In line with this, we need to carefully study and adopt/adapt passive resistance and the intricate psychology of confrontational non-violence. Our labor history is full of useful examples of us using non-violent civil disobedence, and it would be hypocritical and wrong-headed for us to criticize others for following our example. Here is a great labor video to help us start understanding this:



One of the many remarkable features of the strike shown in the video above was that the strikers and their families and closest supporters stayed on message despite police brutality, hostile courts and other violence. The company was the primary target and the goal was a strong union contract and the union remained on message throughout the strike. This won strong public support and support from many prominent progressive people who would not have otherwise engaged with coal miners in Appalachia. I know this because I was there. 
 
My last point here builds on something that the labor movement knows and carries in our DNA but that we do not often acknowldge. We know from union organizing that we do not begin an organizing campaign with puttng forward maximum demands.
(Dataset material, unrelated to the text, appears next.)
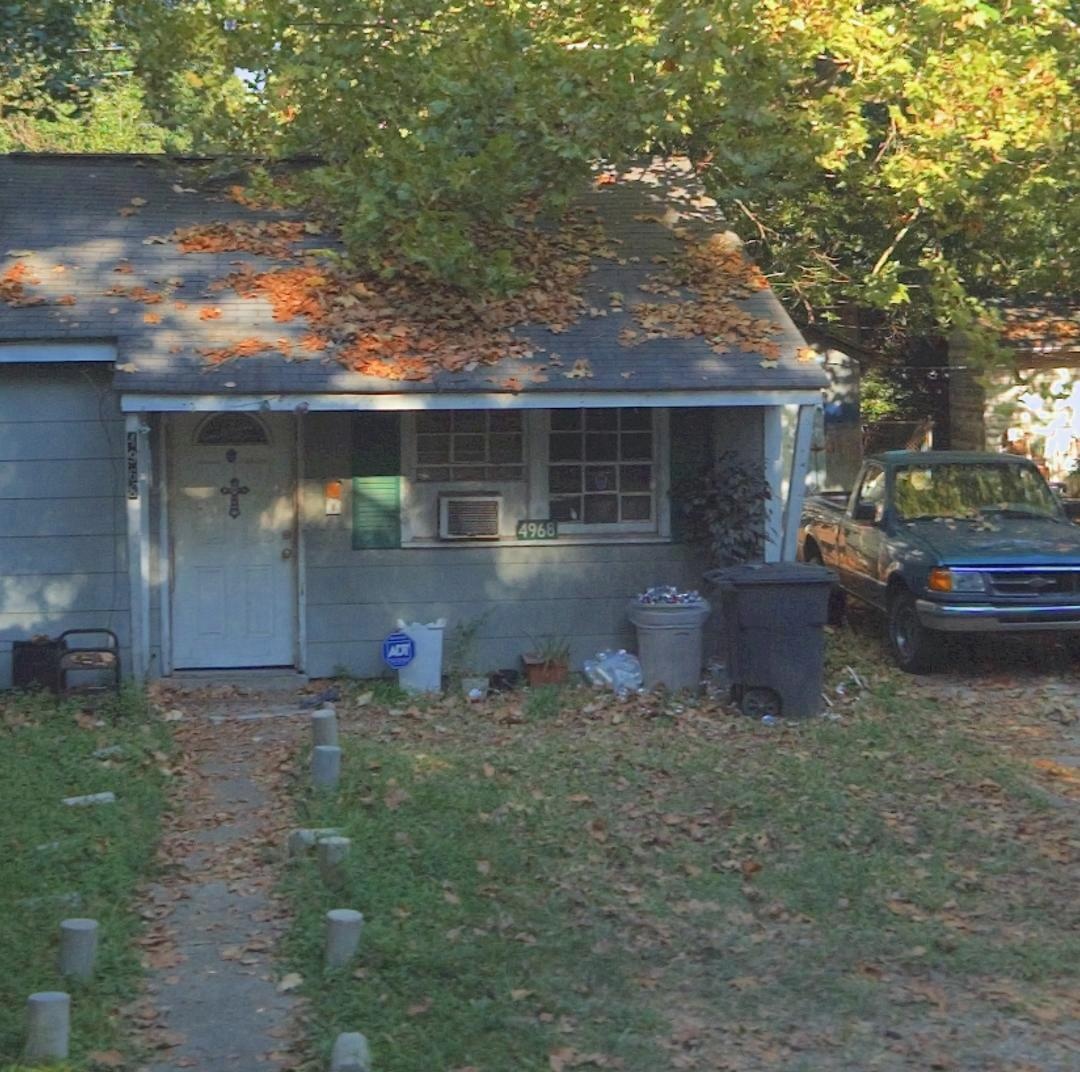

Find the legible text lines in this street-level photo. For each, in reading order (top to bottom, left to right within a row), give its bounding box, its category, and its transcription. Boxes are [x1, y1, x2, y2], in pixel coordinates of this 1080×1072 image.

[127, 431, 138, 499] StreetNumber: 4968
[517, 522, 556, 538] StreetNumber: 4968
[387, 643, 411, 658] None: ADT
We find core issues that unite most people and we become the living voice of those demands and we win over people who are neutral or sitting on the fence by listening to them and creating safe space with them and including what they want in our demands if that's possible. It's a slow and steady step-by-step process that can suddenly accelerate. In some sense, then, we organize on the basis of loving our co-workers more than we do on hating our bosses.

The movements for a ceasefire and for the liberation of Palestine do their best work when then start with demands for a ceasefire and peace and use those to split their opposition and win over or neutralize some who oppose them. By doing this they put the fence-sitters in the positon of having to choose between what is human and good and what is pro-war and pro-genocide. So long as the movements have been doing that they have been winning against all odds and are building a pro-peace majority before the November elections. 

The views expressed here are those of the author and do not reflect the views of the Marion-Polk-Yamhill Central Labor Chapter or the Oregon AFL-CIO. Other opinions from union members in our region on this subject are welcome and will be appreciated.